Preference-Optimal Multi-Metric Weighting for Parallel Coordinate Plots
This work addresses a visualization problem for users of parallel coordinate plots in multi-metric scenarios, representing an incremental improvement.
The paper tackles the challenge of visualizing multi-metric data in parallel coordinate plots by proposing a method to calculate optimal weights based on user preferences, enabling identification of unique control parameter patterns for different preferences in pedestrian flow guidance planning.

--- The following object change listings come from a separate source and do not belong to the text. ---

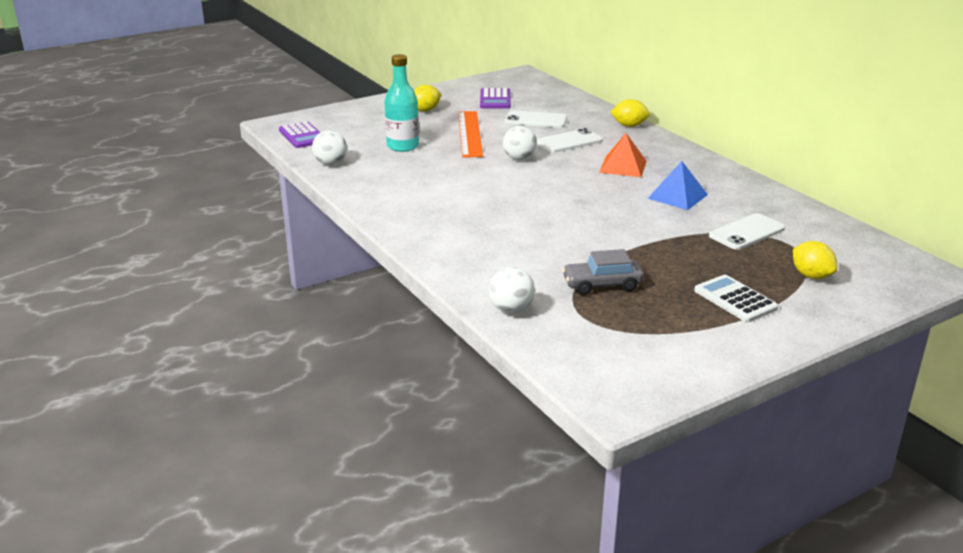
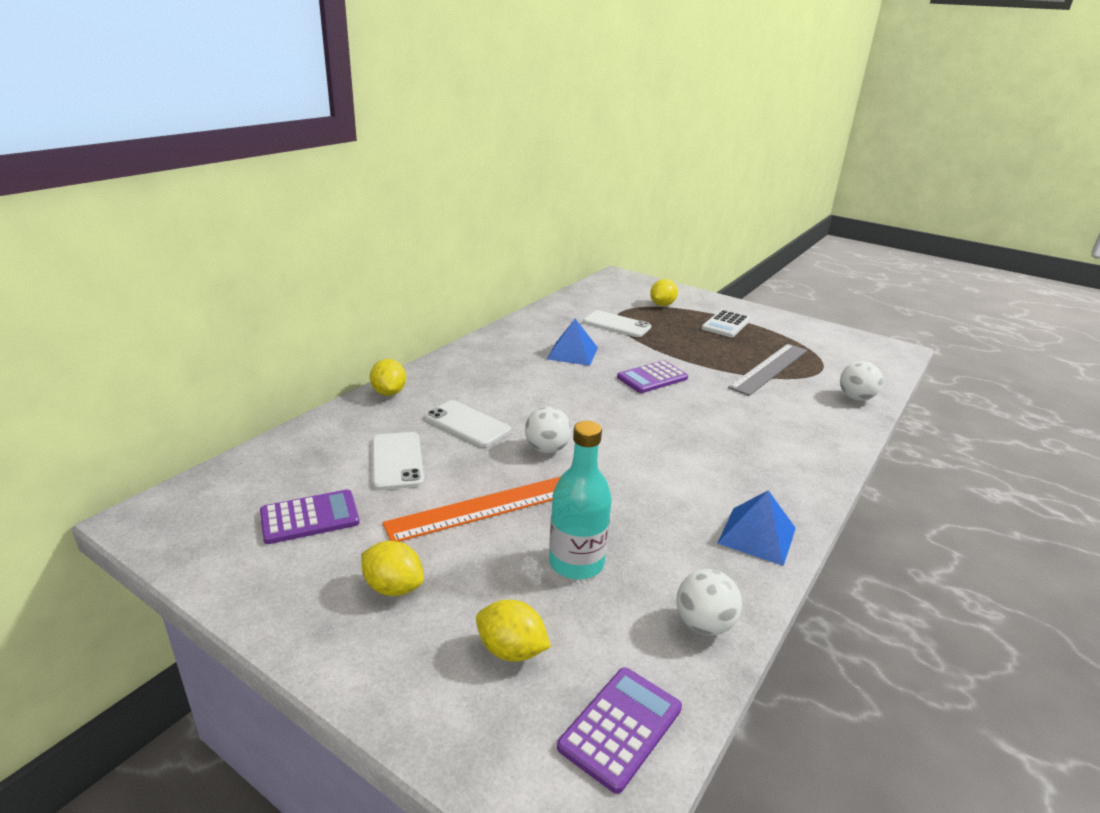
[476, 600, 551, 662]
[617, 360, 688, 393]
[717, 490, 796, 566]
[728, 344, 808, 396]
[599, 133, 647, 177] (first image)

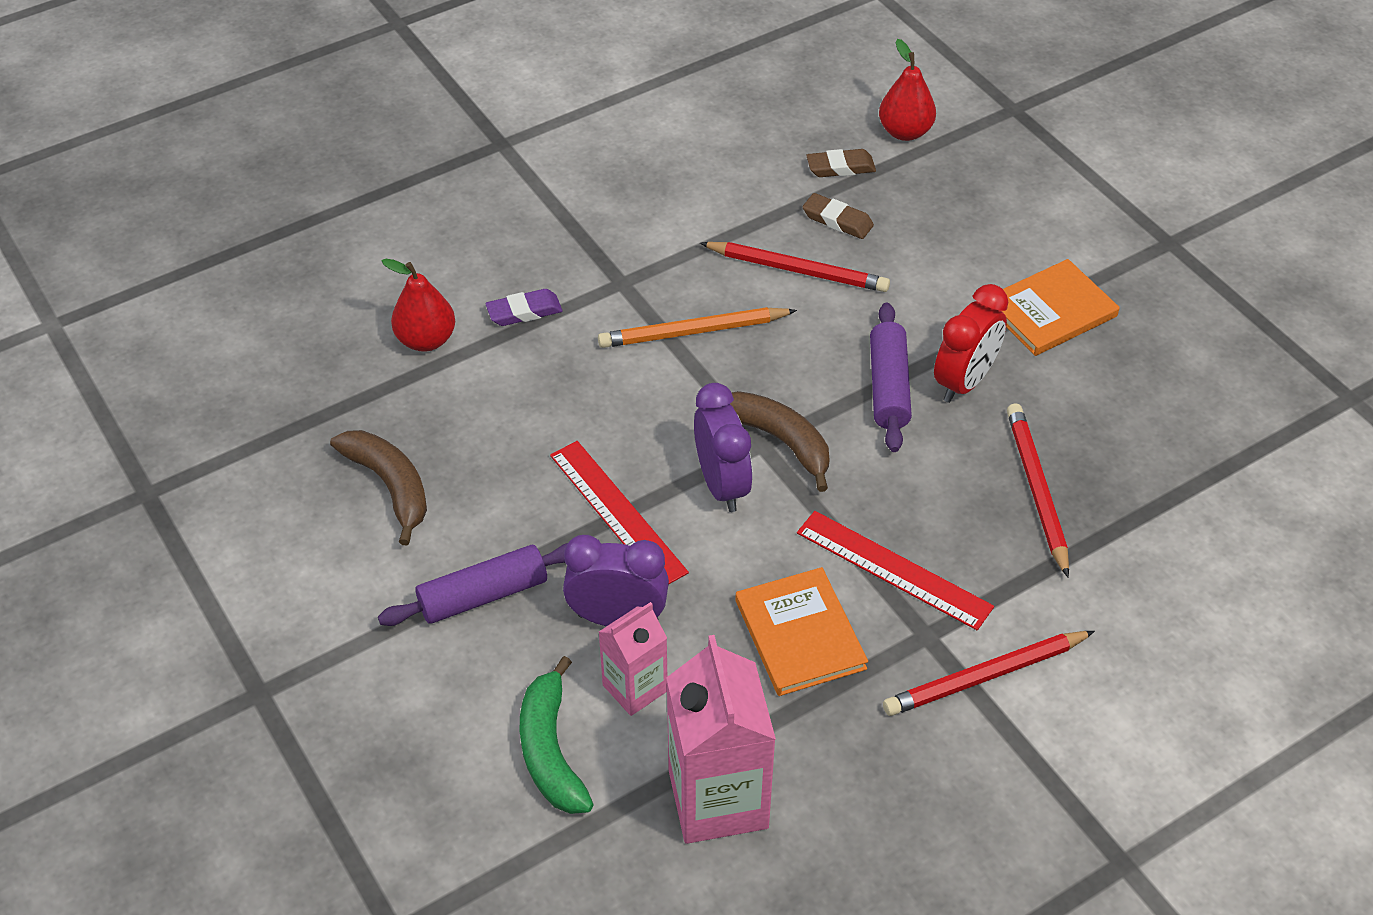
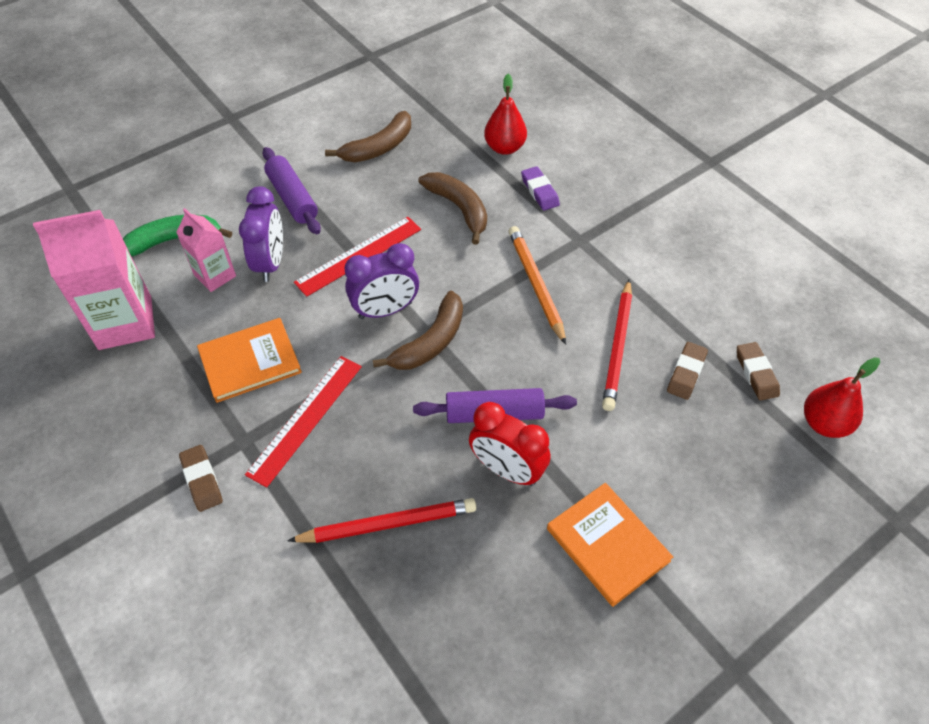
[179, 445, 223, 512]
[418, 172, 487, 245]

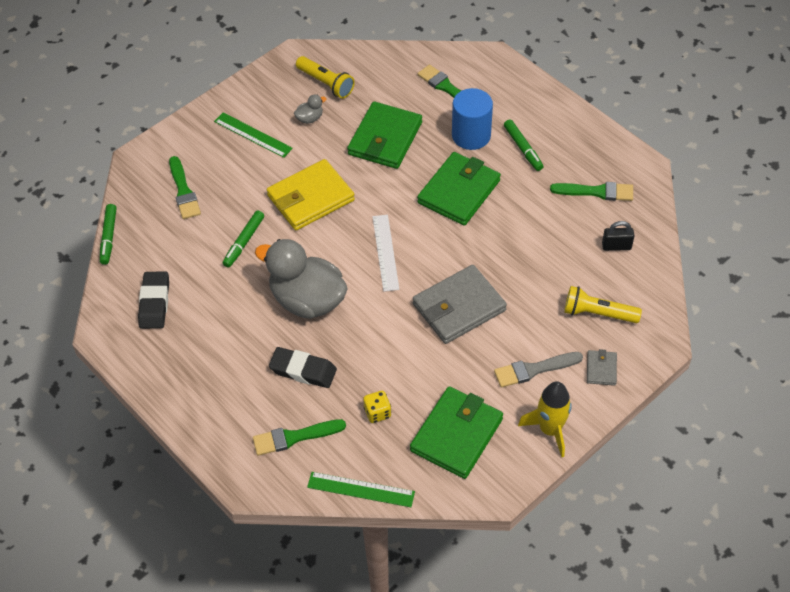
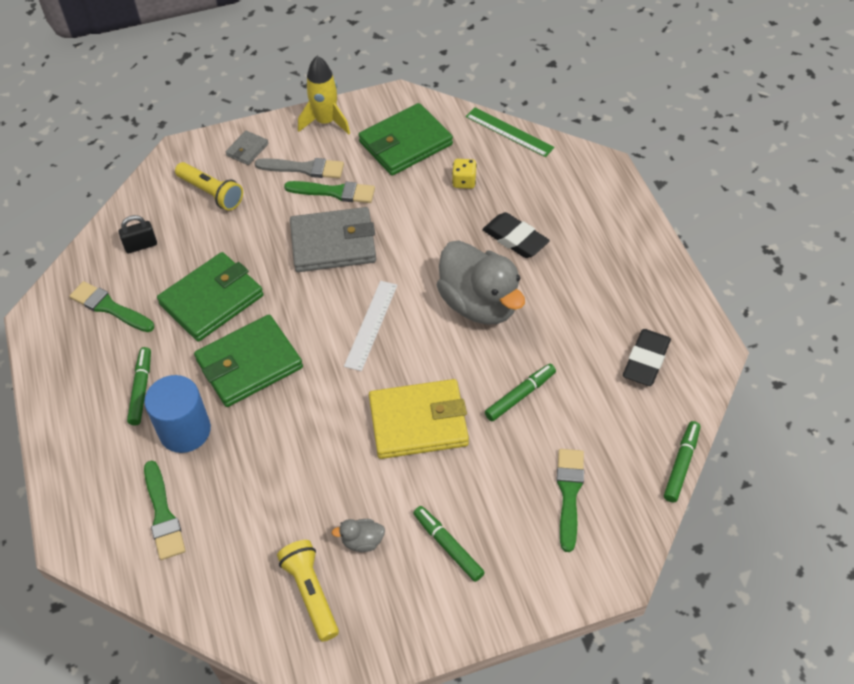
[119, 215, 157, 253]
[157, 252, 264, 342]
[284, 181, 375, 203]
[413, 506, 485, 582]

Parallel coordinate plots (PCPs) are a prevalent method to interpret the relationship between the control parameters and metrics. PCPs deliver such an interpretation by color gradation based on a single metric. However, it is challenging to provide such a gradation when multiple metrics are present. Although a naive approach involves calculating a single metric by linearly weighting each metric, such weighting is unclear for users. To address this problem, we first propose a principled formulation for calculating the optimal weight based on a specific preferred metric combination. Although users can simply select their preference from a two-dimensional (2D) plane for bi-metric problems, multi-metric problems require intuitive visualization to allow them to select their preference. We achieved this using various radar charts to visualize the metric trade-offs on the 2D plane reduced by UMAP. In the analysis using pedestrian flow guidance planning, our method identified unique patterns of control parameter importance for each user preference, highlighting the effectiveness of our method.